KABYLIA
Unlike Arab history, which is a crude and recent improvisation and its language which is only an Esperanto of the end of the middle ages, the history of Kabylia shows linguistic continuity which dates back several millennia before our era; the perpetual use of systems of signs and symbols from Protohistory:
ⵣ ⴻⴰⵓⵔⵙⵀⴱⵕ ⵢⵉⵏⵜⵄⵖⴼ
ⴷⵠⴸⵝⴽⵊⴳⴵⴴⵅⵡⵎⵇⴿⴽⵟⴹ
Abizar, in Kabylia, is famous for its stele called Amnay n Ubizar ⵎⵏⵢ ⵏ ⵡⵓⵠⵉⵣⵔ (the horseman of Abizar). A stone about one meter in diameter, representing a horseman armed with a shield, a javelin (sometimes two) and an object in the left hand and carrying a pointed beard. It was found in this Kabylian village in 1858, by Henri Aucapitaine, known as Baron Aucapitaine, who baptized it with the name of the village. The stele is the first of a long series found in the Sebaou basin in Kabylia. Legend tells us that Prince Abizar, 2000 BC, had made four identical stelae to delimit his territory.
The shield is an important part of arming African soldiers. At the beginning of the first century, Roman authors describe it small and round (Strabo).
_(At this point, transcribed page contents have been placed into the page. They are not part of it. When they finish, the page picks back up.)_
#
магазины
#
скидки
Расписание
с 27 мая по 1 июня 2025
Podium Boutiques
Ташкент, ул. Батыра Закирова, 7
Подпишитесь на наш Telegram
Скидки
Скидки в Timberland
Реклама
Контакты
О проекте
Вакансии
Herodotus specifies that the Ma Kae tribe, living on the Lybian Coast, cover their shields with ostrich leather, or elephant leather according to Orose, whose skin is taut and hardened. In the 4th century, elephants are still found in the provinces of Mauretania (North Africa) and Ostriches in the Atlas.